> [Exercise description]: Which of the lines below contain the string "chất"? Pull each one out of the data.

> [Transcribed page contents]:
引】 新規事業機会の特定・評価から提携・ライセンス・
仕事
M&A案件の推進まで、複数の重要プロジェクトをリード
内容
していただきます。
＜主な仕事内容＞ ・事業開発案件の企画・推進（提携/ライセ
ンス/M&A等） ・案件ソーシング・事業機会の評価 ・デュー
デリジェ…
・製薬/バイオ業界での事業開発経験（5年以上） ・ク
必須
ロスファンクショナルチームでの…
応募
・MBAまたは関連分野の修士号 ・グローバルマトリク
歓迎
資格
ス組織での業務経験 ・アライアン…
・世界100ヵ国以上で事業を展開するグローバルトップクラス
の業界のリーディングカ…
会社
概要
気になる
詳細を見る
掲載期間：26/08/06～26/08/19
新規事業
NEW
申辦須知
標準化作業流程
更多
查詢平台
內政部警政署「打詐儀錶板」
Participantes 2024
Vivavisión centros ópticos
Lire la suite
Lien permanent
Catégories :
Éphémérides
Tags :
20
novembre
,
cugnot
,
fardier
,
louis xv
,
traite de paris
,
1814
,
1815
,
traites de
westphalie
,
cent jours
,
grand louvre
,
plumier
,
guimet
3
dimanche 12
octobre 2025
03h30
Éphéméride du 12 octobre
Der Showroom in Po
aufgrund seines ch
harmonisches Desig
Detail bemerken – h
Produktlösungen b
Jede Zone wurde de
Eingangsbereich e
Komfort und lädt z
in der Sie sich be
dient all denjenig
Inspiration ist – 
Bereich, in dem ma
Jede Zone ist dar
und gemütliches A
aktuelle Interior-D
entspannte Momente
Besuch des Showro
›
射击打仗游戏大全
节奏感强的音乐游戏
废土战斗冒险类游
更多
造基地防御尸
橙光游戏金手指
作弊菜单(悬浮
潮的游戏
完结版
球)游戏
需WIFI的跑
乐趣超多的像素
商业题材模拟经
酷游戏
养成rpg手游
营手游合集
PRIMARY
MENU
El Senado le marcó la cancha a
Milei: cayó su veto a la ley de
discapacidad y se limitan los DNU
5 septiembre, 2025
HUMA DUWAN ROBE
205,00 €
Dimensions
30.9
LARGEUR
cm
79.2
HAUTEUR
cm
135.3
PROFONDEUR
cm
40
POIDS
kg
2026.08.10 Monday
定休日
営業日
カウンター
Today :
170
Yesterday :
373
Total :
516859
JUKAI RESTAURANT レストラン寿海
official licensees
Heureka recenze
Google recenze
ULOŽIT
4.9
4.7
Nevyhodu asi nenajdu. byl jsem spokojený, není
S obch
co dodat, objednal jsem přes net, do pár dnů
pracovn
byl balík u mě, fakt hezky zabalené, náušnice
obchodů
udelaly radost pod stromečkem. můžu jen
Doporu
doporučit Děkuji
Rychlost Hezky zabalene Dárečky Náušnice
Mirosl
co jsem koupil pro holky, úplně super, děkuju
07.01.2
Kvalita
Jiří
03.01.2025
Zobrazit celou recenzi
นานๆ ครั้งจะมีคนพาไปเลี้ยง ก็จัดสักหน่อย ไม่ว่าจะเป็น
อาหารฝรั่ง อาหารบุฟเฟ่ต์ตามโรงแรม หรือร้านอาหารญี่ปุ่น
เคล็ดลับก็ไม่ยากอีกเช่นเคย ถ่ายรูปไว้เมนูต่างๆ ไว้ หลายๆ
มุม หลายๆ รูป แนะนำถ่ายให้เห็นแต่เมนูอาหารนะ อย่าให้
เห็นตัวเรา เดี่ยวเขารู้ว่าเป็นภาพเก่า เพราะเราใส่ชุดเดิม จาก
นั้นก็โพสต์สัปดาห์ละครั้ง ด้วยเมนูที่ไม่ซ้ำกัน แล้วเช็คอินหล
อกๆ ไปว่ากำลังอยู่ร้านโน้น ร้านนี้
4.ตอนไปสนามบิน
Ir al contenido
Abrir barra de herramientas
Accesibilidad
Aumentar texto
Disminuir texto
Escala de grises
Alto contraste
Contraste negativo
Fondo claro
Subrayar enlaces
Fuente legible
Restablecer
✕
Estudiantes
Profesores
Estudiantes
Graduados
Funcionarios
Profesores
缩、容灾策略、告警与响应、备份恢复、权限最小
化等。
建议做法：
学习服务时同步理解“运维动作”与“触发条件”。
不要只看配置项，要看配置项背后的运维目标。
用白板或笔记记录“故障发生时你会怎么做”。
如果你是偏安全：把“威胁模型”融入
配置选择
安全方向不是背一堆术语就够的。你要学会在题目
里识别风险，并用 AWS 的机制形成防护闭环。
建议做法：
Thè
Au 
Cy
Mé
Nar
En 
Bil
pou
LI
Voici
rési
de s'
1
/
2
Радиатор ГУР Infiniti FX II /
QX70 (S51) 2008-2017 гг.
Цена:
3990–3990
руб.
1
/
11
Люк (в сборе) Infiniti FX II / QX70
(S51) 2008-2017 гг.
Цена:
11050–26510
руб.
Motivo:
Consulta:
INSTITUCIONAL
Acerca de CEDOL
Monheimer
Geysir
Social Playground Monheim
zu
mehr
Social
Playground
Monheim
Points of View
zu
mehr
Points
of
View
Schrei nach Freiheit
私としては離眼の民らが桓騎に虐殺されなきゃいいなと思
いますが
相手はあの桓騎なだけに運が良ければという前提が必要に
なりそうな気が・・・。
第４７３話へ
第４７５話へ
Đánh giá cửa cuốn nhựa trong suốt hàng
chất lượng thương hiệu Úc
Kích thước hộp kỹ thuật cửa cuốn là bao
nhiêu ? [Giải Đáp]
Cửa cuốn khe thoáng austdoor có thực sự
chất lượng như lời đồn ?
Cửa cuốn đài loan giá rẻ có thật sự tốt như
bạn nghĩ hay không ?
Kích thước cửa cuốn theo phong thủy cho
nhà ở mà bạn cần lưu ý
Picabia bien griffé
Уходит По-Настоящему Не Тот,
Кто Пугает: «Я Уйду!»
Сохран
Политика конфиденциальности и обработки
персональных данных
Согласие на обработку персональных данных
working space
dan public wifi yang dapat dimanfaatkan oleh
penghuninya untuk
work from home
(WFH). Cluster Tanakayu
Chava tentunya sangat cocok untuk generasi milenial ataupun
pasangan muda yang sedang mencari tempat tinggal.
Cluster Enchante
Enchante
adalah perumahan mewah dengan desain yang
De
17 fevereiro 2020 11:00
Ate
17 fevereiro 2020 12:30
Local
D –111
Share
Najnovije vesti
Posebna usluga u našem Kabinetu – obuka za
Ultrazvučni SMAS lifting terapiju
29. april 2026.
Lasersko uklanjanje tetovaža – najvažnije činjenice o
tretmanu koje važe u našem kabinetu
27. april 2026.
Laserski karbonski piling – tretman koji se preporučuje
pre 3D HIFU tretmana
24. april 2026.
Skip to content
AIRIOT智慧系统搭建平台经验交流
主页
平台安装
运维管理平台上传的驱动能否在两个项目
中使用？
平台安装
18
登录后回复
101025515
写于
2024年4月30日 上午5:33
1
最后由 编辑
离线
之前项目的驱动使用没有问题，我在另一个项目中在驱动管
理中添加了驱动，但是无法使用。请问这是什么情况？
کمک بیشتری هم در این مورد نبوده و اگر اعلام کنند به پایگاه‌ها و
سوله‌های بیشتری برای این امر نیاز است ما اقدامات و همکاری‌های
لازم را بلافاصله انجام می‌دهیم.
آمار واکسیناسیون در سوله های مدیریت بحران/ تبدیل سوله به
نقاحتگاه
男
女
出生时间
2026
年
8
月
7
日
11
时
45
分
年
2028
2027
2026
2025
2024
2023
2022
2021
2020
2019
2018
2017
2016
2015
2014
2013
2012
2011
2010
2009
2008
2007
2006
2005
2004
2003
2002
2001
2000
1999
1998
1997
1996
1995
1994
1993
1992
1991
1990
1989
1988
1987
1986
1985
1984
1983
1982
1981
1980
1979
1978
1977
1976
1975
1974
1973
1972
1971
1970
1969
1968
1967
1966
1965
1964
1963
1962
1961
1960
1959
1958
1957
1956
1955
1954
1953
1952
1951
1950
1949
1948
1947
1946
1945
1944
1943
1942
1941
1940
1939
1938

> [Reply to the exercise]:
chất lượng thương hiệu Úc
chất lượng như lời đồn ?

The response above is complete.